◆ **MATERIAL SHOWN**:
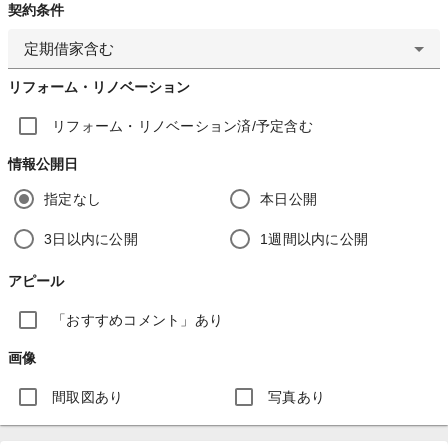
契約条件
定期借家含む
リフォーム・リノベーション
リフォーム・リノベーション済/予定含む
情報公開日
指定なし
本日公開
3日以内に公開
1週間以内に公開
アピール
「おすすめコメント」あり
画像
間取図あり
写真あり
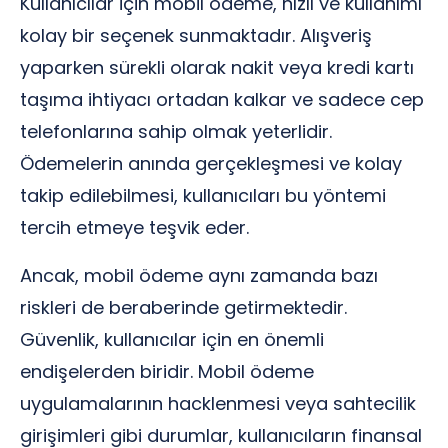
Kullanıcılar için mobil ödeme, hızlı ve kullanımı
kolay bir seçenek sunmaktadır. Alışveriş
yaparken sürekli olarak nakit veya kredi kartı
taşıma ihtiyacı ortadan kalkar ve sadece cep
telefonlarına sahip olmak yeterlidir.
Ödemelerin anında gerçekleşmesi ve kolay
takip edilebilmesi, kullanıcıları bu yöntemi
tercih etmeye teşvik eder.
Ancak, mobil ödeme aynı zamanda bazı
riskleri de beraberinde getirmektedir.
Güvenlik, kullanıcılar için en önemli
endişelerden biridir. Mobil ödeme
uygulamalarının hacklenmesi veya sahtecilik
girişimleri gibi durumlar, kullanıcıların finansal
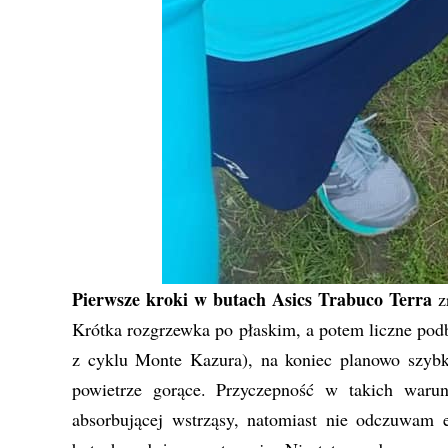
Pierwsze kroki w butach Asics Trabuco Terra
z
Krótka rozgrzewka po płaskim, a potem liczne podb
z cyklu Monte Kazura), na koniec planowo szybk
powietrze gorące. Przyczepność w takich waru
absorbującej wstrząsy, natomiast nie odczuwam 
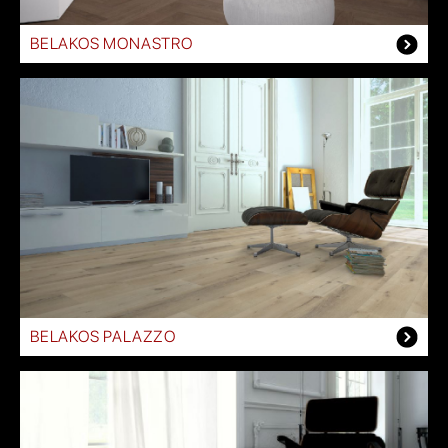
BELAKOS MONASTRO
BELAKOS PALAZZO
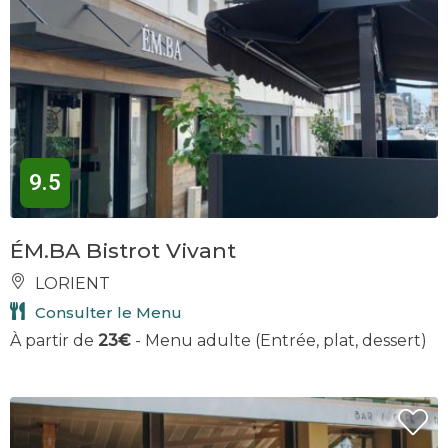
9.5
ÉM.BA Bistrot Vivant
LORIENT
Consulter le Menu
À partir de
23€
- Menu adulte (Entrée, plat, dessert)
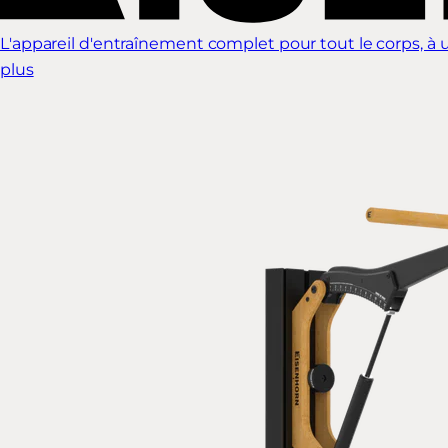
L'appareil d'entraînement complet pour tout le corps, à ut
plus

◆ **EXERCISE AIM**: The lines above must be transcribed exactly, with every picture left out.

◆ **REPLY TO THE TASK**:
契約条件
定期借家含む
リフォーム・リノベーション
リフォーム・リノベーション済/予定含む
情報公開日
指定なし
本日公開
3日以内に公開
1週間以内に公開
アピール
「おすすめコメント」あり
画像
間取図あり
写真あり
Kullanıcılar için mobil ödeme, hızlı ve kullanımı
kolay bir seçenek sunmaktadır. Alışveriş
yaparken sürekli olarak nakit veya kredi kartı
taşıma ihtiyacı ortadan kalkar ve sadece cep
telefonlarına sahip olmak yeterlidir.
Ödemelerin anında gerçekleşmesi ve kolay
takip edilebilmesi, kullanıcıları bu yöntemi
tercih etmeye teşvik eder.
Ancak, mobil ödeme aynı zamanda bazı
riskleri de beraberinde getirmektedir.
Güvenlik, kullanıcılar için en önemli
endişelerden biridir. Mobil ödeme
uygulamalarının hacklenmesi veya sahtecilik
girişimleri gibi durumlar, kullanıcıların finansal
Pierwsze kroki w butach Asics Trabuco Terra
z
Krótka rozgrzewka po płaskim, a potem liczne podb
z cyklu Monte Kazura), na koniec planowo szybk
powietrze gorące. Przyczepność w takich waru
absorbującej wstrząsy, natomiast nie odczuwam 
BELAKOS MONASTRO
BELAKOS PALAZZO
9.5
ÉM.BA Bistrot Vivant
LORIENT
Consulter le Menu
À partir de
23€
- Menu adulte (Entrée, plat, dessert)
L'appareil d'entraînement complet pour tout le corps, à ut
plus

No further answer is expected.